*** SOURCE RECORDS Section Begins ***
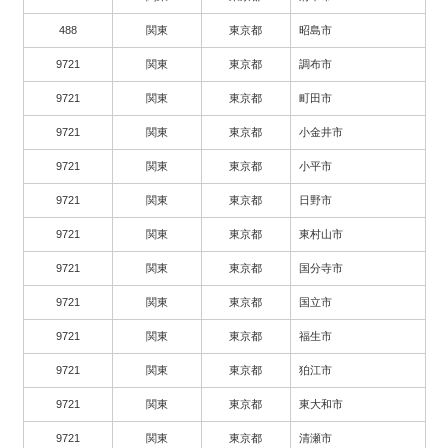
488
関東
東京都
昭島市
9721
関東
東京都
調布市
9721
関東
東京都
町田市
9721
関東
東京都
小金井市
9721
関東
東京都
小平市
9721
関東
東京都
日野市
9721
関東
東京都
東村山市
9721
関東
東京都
国分寺市
9721
関東
東京都
国立市
9721
関東
東京都
福生市
9721
関東
東京都
狛江市
9721
関東
東京都
東大和市
9721
関東
東京都
清瀬市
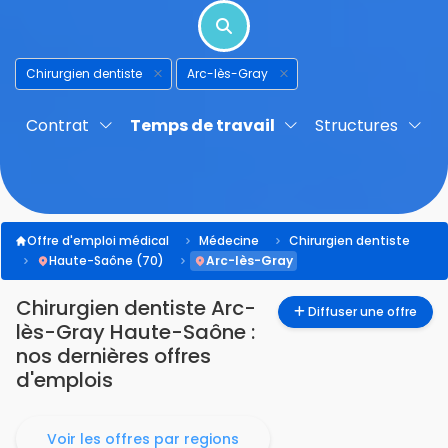
Chirurgien dentiste
Arc-lès-Gray
Contrat
Temps de travail
Structures
Offre d'emploi médical
Médecine
Chirurgien dentiste
Haute-Saône (70)
Arc-lès-Gray
Chirurgien dentiste Arc-
Diffuser une offre
lès-Gray Haute-Saône :
nos dernières offres
d'emplois
Voir les offres par regions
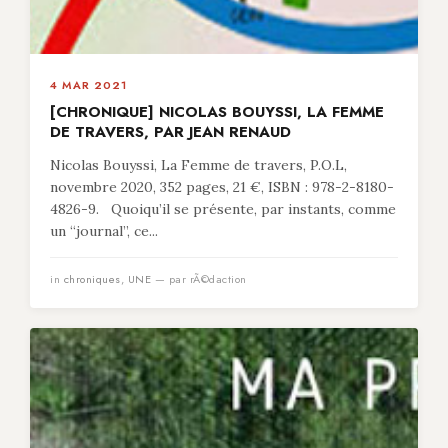
4 MAR 2021
[CHRONIQUE] NICOLAS BOUYSSI, LA FEMME
DE TRAVERS, PAR JEAN RENAUD
Nicolas Bouyssi, La Femme de travers, P.O.L,
novembre 2020, 352 pages, 21 €, ISBN : 978-2-8180-
4826-9. Quoiqu’il se présente, par instants, comme
un “journal”, ce...
in
chroniques
,
UNE
— par rÃ©daction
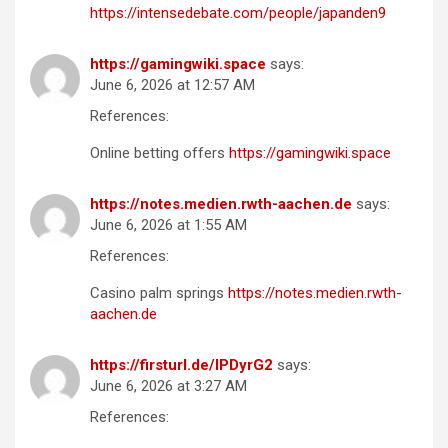
https://intensedebate.com/people/japanden9
https://gamingwiki.space
says:
June 6, 2026 at 12:57 AM
References:
Online betting offers
https://gamingwiki.space
https://notes.medien.rwth-aachen.de
says:
June 6, 2026 at 1:55 AM
References:
Casino palm springs
https://notes.medien.rwth-
aachen.de
https://firsturl.de/lPDyrG2
says:
June 6, 2026 at 3:27 AM
References:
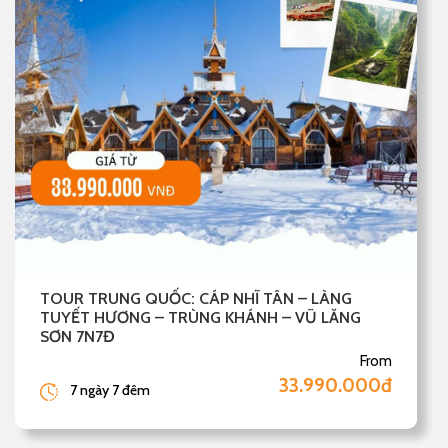
TOUR TRUNG QUỐC: CÁP NHĨ TÂN – LÀNG
TUYẾT HƯƠNG – TRÙNG KHÁNH – VŨ LĂNG
SƠN 7N7Đ
From
33.990.000đ
7 ngày 7 đêm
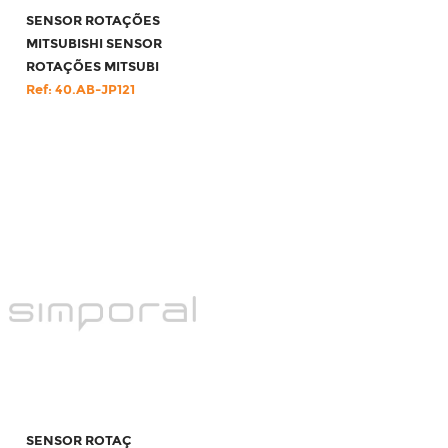
SENSOR ROTAÇÕES
MITSUBISHI SENSOR
ROTAÇÕES MITSUBI
Ref: 40.AB-JP121
SENSOR ROTAÇ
*** SOURCE RECORDS Section Ends ***
WHAT YOU HAVE TO DO: How many lines of the records contain the string "offres"? Reply with the number alone.

RESULT OF THE EXERCISE: 2